Intervention de Laurent Wauquiez

Séance en hémicycle du 17 juillet 2014 à 15h00
Délimitation des régions et modification du calendrier électoral — Discussion générale

Photo issue du site de l'Assemblée nationale ou de WikipediaLaurent Wauquiez :

Vous avez fondu la plupart de nos petites communes dans de grands ensembles, afin qu’elles ne pèsent plus. Vous l’avez fait conformément à un plan politique conçu pour donner plus d’importance aux territoires urbains, dont vous pensez qu’ils vous sont plus favorables, conformément aux idées de fondations proches de vous telle que Terra Nova, qui avait très clairement esquissé ce plan politique.

Aujourd’hui, vous revenez à la charge exactement de la même manière, avec une carte de grandes régions qui repose en réalité sur un système politique qui va faire disparaître la représentation des petits départements.

Il faut bien comprendre ce que vous faites : vous affichez artificiellement sur votre carte un nombre d’élus par département, mais il est totalement fictif, et vous le savez très bien. C’est un pur mensonge, puisque votre système électoral crée une représentation fondée uniquement sur le nombre de voix. Cela aboutit à ce que le nombre d’élus que vous affichez ne correspondra pas à la réalité.

Prenons un exemple parmi d’autres, celui du Cantal : vous prétendez qu’il aura à peu près six élus, alors qu’il devrait en réalité avoir moins de trois élus, ce qui représente une perte de 40 %. À l’inverse, dans les territoires urbains, les pertes seront limitées à 8 %. Dans les territoires de montagne et les territoires ruraux, la perte de représentation sera en moyenne de 30 % à 40 %.

Vous faites cela de façon hypocrite car vous n’avez pas le courage d’afficher clairement dans votre loi le nombre d’élus qui sera attribué à ces petits départements que vous avez choisi d’abandonner.

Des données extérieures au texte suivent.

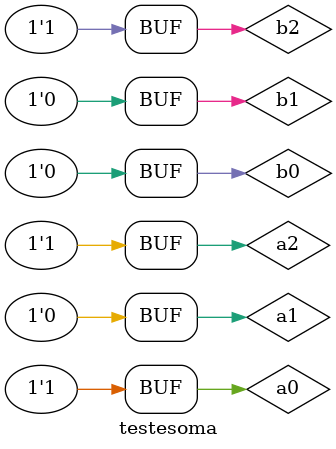
<source format=v>


module meiasoma (s0, s1, a, b);
 output s0, s1;
 input a, b;
 
 
 xor XOR1(s0, a, b);
 and AND1(s1, a, b); 

endmodule // meiasoma


module somacompleta (s0, s1, vaium, a, b);

 output s0, s1;
 input vaium, a, b;
 wire w1, w2, w3; 
 
meiasoma MS1 (w1, w2, a, b);
meiasoma MS2 (s0, w3, w1, vaium);
or (s1, w3, w2);

endmodule // somacompleta

// ---------------------
// -- SOMA 3 bits
// ---------------------

module soma3 (s3, s2, s1, s0, a0, a1, a2, b0, b1, b2);

input a0, a1, a2, b0, b1, b2;
output s3, s2, s1, s0;
                                                                                                          
meiasoma MS1 (s0, c1, a0, b0);
somacompleta SC1 (s1, c2, a1, b1, c1);
somacompleta SC2 (s2, s3, a2, b2, c2);

endmodule //soma
 

// ---------------------
// --  TESTE SOMA 
// ---------------------

module testesoma;

reg a0, a1, a2, b0, b1, b2;
wire s3, s2, s1, s0;

soma3 S1(s3, s2, s1, s0, a0, a1, a2, b0, b1, b2);

  initial begin:start
   a0=0; a1=0; a2=0;
	b0=0; b1=0; b2=0;
  end

  initial begin: main
 
  
	 $display("Exercicio 05-01 - Julio Cezar Taveira Araujo - 380776");
      $display("Test SomaCompleta DE 3 bits");      
      $display("aaa + bbb = ssss\n");
	   $monitor("%b%b%b + %b%b%b = %b%b%b%b", a2, a1, a0, b2, b1, b0, s3, s2, s1, s0);
     
   #1
	a0=0; a1=0; a2=1;
	b0=0; b1=0; b2=1;
   #1
	a0=0; a1=1; a2=1;
	b0=1; b1=0; b2=0;
  #1
  a0=1; a1=0; a2=1;
  b0=0; b1=0; b2=1;	
	
    
  end
endmodule //testsoma
</source>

Ce ne sont pas tous des départements de droite, mais ce sont tous des départements de la République. Je pense à l’Ariège, que vous trahissez et qui sera très peu représentée, et aux contreforts de montagne de la région Rhône-Alpes, que vous devriez théoriquement connaître, monsieur Vallini, et qui perdront de façon dramatique leur représentation au sein d’un ensemble dans lequel ils n’auront plus voix au chapitre. Je pense aussi à ce petit territoire de Lozère, qui sera tellement dilué que vous avez été obligés de lui concéder un seul conseiller régional, sans même avoir la garantie qu’il sera de la même majorité que celle qui sortira des urnes dans ce département.

Vous opérez une rupture majeure dans le contrat de la République. Vous portez un coup de poignard dans le dos des territoires ruraux et des territoires de montagne. Vous pourriez nous répliquer que la ruralité et la montagne appartiennent au monde d’hier, qu’elles ne doivent plus être défendues, qu’elles n’ont plus leur place dans la République. C’est exactement l’inverse que vous devriez faire. La mondialisation, que vous prétendez combattre, aboutit à une concentration de tous les avantages sur les grandes métropoles, ce qui pourrait potentiellement priver d’avenir les territoires ruraux qui auraient encore plus besoin d’une politique d’aménagement du territoire. Plus que jamais, par rapport au contrat initial de la IIIe République, ces territoires ont besoin de nous ! Mais c’est ce moment que vous choisissez pour les abandonner et pour les diluer dans la représentation démocratique. Ce projet de loi empêchera l’expression de la montagne et de la ruralité : quel que soit le groupe auquel ils appartiennent, les députés qui voteront ce texte auront des comptes à rendre !

C’est ce qu’avait très bien compris Jaurès, dont vous trahissez la vision. La grande responsabilité de la République est de veiller à être présente dans chaque commune. Mieux encore : la République doit veiller tout particulièrement sur les communes les plus petites et les plus fragiles. C’est notre contrat fondateur. Quiconque reviendrait sur ce contrat prendrait une lourde responsabilité.

En créant ces grandes régions, vous actez, à des fins politiciennes, la mort de la ruralité et de la montagne. Ce sujet devrait nous unir ; pourtant, vous avez choisi de restaurer les baronnies du Moyen-Âge, d’affaiblir l’État nation et de tourner le dos au contrat républicain que nous avions signé dans les actes fondateurs de la IIIe République.

Votre réforme n’est pas une petite réforme. Elle aboutit à priver de voix les territoires ruraux. Il est encore temps de faire machine arrière ; en tout cas, il ne faut pas aller plus loin sans apporter des garanties quant à la place et à la bonne représentation de la ruralité au sein de la République.